Software Management Services health checks

SMS test execution

This test requires that the Cray CLI is configured on nodes where the test is executed. See Cray command line interface.

This test can be run on any Kubernetes NCN (any master or worker NCN, but not the PIT node). When run on a Kubernetes master NCN, the TFTP file transfer subtest is omitted. However, that TFTP subtest is run on a worker NCN as part of the Goss NCN health checks.

(ncn-mw#) The following command runs the entire SMS test suite (with the possible exception of the TFTP file transfer subtest, as noted in the previous paragraph).

/usr/local/bin/cmsdev test -q all
  • The cmsdev tool logs to /opt/cray/tests/install/logs/cmsdev/cmsdev.log
    • This was a change in CSM 1.4. In CSM releases prior to 1.4, the log file location was /opt/cray/tests/cmsdev.log
  • The -q (quiet) and -v (verbose) flags can be used to decrease or increase the amount of information sent to the screen.
    • The same amount of data is written to the log file in either case.

Interpreting cmsdev results

  • If all checks are passed, the following will be true:
    • The return code will be zero.
    • The final line of output will begin with SUCCESS.
      • For example: SUCCESS: All 6 service tests passed: bos, cfs, conman, ims, tftp, vcs
  • If one or more checks are failed, the following will be true:
    • The return code will be non-zero.
    • The final line of output will begin with FAILURE and lists the failed checks.
      • For example: FAILURE: 2 service tests FAILED (conman, ims), 4 passed (bos, cfs, tftp, vcs)
    • After remediating a test failure for a particular service, just that single service test can be rerun by replacing all in the cmsdev command line with the name of the service. For example: /usr/local/bin/cmsdev test -q cfs

Additional test execution details can be found in /opt/cray/tests/install/logs/cmsdev/cmsdev.log.
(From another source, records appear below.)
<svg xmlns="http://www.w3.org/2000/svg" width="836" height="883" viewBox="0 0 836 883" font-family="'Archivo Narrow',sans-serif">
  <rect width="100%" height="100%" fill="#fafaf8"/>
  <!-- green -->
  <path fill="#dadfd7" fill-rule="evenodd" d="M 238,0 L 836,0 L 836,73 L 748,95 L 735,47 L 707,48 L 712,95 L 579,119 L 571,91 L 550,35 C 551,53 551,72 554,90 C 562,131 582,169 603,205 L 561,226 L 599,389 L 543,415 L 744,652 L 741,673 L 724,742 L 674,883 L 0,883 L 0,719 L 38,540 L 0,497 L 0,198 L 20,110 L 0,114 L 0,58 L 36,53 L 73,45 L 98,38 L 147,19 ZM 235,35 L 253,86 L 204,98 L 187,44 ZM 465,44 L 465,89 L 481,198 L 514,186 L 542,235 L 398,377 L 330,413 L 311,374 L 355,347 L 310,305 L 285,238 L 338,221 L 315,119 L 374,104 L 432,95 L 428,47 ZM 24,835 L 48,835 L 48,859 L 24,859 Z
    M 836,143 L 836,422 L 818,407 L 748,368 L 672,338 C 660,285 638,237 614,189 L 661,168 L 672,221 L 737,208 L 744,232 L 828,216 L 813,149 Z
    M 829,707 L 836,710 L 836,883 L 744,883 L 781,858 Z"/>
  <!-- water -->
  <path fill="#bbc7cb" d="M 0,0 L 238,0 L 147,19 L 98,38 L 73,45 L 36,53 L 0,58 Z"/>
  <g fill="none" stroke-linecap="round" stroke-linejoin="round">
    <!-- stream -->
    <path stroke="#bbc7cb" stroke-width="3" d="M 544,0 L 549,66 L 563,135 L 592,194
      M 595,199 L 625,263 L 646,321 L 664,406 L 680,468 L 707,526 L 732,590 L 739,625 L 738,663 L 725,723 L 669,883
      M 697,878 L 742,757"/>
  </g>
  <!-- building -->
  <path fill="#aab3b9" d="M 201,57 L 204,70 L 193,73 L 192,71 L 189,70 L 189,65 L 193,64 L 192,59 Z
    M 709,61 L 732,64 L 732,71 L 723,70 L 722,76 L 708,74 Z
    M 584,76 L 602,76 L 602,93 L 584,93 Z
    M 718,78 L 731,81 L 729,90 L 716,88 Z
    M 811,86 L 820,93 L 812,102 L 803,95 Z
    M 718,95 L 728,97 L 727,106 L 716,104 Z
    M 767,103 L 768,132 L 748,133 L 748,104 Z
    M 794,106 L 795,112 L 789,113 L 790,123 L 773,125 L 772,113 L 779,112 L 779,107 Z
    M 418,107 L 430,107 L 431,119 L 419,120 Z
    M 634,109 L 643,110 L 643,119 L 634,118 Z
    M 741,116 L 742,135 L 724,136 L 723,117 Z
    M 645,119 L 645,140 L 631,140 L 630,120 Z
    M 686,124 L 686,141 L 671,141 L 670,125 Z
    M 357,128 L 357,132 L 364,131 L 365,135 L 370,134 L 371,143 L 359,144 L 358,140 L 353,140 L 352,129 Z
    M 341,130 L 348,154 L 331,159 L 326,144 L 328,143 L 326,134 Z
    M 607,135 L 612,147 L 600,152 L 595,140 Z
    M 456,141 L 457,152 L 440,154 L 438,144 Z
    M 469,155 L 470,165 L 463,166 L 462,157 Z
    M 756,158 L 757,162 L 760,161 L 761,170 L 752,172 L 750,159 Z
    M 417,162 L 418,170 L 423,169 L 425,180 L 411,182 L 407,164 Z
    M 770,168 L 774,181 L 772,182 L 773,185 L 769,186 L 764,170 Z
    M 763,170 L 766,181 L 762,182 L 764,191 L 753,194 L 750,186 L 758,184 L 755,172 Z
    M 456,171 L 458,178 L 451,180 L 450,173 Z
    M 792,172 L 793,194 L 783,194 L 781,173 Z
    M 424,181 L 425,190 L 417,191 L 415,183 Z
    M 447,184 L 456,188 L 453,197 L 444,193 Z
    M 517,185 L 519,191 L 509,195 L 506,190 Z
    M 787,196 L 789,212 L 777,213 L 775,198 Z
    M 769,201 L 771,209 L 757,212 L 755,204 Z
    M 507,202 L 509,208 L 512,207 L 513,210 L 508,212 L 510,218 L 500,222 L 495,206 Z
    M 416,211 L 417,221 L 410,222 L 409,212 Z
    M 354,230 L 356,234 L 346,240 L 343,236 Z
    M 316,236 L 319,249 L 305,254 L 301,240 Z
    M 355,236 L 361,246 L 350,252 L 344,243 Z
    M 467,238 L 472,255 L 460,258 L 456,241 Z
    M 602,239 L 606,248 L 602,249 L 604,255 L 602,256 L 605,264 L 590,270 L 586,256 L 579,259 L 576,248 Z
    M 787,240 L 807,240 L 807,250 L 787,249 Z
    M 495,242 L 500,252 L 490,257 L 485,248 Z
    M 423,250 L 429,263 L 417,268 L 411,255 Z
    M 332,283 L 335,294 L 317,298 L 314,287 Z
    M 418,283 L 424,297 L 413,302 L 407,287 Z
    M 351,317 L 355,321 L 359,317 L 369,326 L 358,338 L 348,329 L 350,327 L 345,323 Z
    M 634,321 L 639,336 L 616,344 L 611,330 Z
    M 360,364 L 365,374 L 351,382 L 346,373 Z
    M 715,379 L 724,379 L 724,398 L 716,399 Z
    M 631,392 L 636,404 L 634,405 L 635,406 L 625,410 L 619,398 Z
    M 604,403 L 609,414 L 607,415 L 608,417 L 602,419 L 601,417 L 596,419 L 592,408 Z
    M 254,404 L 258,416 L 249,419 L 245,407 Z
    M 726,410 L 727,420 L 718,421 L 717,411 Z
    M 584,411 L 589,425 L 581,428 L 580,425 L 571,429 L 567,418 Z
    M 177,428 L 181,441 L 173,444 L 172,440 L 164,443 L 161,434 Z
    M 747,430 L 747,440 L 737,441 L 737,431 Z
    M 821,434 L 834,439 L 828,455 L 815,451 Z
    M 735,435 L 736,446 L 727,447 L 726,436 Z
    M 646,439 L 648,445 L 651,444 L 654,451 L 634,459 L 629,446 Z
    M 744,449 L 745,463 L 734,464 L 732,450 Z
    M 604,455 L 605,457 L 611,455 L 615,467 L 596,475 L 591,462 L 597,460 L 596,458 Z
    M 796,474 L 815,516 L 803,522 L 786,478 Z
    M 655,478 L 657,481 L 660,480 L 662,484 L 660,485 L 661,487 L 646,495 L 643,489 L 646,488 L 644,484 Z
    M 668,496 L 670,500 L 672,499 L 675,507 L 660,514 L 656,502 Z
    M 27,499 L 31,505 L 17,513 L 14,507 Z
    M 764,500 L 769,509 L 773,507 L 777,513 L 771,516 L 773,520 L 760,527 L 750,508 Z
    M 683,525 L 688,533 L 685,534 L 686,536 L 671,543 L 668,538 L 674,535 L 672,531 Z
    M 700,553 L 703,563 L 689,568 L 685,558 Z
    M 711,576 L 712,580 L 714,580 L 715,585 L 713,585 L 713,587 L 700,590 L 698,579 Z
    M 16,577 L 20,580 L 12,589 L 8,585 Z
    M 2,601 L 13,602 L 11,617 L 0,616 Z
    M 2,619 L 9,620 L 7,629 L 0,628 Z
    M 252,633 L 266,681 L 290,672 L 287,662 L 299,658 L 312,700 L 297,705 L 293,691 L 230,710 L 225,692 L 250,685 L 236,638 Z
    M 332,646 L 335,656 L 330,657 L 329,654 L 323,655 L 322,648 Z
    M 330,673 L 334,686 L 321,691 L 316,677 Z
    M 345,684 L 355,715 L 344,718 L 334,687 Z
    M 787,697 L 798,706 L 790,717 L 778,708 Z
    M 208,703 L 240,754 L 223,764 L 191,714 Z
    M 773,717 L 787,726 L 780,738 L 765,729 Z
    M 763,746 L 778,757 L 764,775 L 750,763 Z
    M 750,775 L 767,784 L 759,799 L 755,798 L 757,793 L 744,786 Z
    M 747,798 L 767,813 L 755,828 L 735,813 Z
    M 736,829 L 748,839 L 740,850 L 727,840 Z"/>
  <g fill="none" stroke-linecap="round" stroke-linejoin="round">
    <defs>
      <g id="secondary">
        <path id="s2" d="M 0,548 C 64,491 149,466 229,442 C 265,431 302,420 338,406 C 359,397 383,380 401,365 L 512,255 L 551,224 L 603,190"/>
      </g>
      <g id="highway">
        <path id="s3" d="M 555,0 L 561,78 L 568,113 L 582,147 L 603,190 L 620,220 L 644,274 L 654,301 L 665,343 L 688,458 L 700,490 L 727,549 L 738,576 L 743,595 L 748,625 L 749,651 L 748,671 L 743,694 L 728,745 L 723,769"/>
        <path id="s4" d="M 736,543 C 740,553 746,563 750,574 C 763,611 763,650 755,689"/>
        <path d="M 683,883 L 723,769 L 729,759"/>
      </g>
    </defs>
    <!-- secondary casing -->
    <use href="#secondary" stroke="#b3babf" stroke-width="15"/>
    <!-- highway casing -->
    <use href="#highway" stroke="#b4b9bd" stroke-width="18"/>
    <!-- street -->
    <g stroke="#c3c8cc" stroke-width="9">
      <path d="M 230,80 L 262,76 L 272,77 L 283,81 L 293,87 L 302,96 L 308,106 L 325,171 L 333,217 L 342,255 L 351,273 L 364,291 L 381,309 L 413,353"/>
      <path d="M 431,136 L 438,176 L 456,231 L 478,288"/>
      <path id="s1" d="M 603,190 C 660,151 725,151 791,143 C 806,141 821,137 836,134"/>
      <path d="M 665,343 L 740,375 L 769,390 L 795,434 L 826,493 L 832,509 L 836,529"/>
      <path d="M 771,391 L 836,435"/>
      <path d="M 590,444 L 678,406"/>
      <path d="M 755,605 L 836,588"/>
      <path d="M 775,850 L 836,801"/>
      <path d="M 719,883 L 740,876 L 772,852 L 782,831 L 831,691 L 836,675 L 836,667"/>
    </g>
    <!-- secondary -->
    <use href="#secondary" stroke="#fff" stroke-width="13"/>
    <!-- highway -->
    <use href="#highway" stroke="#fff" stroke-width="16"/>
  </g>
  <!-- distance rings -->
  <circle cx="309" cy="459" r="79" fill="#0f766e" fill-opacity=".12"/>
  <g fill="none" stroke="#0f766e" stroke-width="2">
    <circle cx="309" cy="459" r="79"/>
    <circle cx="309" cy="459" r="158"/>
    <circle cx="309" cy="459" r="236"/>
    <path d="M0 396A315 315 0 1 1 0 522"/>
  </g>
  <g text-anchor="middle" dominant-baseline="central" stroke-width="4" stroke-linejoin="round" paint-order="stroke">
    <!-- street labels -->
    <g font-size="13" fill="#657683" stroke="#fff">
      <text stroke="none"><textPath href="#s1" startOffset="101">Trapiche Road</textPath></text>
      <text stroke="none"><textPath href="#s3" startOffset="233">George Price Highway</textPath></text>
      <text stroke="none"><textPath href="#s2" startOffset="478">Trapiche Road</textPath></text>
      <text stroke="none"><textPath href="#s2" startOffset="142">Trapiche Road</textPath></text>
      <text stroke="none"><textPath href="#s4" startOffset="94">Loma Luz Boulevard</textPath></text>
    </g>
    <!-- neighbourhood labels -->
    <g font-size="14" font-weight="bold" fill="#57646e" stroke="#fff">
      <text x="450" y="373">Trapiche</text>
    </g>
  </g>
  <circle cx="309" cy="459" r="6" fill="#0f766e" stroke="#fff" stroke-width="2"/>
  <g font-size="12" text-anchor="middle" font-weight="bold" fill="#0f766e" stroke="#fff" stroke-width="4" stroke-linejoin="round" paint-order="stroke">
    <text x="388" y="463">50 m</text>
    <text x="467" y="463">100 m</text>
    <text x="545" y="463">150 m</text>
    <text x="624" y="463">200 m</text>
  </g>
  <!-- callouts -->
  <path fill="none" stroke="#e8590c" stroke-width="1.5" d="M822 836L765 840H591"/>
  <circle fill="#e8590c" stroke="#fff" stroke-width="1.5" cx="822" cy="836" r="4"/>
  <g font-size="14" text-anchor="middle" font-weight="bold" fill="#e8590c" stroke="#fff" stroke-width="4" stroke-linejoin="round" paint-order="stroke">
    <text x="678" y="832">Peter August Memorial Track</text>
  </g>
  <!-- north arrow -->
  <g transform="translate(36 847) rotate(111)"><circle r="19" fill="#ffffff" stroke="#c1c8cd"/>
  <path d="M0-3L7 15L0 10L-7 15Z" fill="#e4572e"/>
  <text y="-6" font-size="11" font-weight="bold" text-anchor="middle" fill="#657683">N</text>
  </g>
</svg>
Known issues with SMS tests

Cray CLI

Some of the subtests may fail if the Cray CLI is not configured on the management NCN where cmsdev is executed. See the following for more information:

BOS subtest hangs

On systems where too many BOS v1 sessions exist, the cmsdev test will hang when trying to list BOS v1 sessions. See Hang Listing BOS V1 Sessions for more information.

CFS components errors

On CSM 1.5.0 systems with a lot of nodes, the CFS subtest may report errors that look similar to the following:

ERROR (run tag qdthp-cfs): GET https://api-gw-service-nmn.local/apis/cfs/v2/components: expected status code 200, got 400
ERROR (run tag qdthp-cfs): CLI command (cfs components list --format json) failed with exit code 2

For more details, see CFS V2 Failures On Large Systems.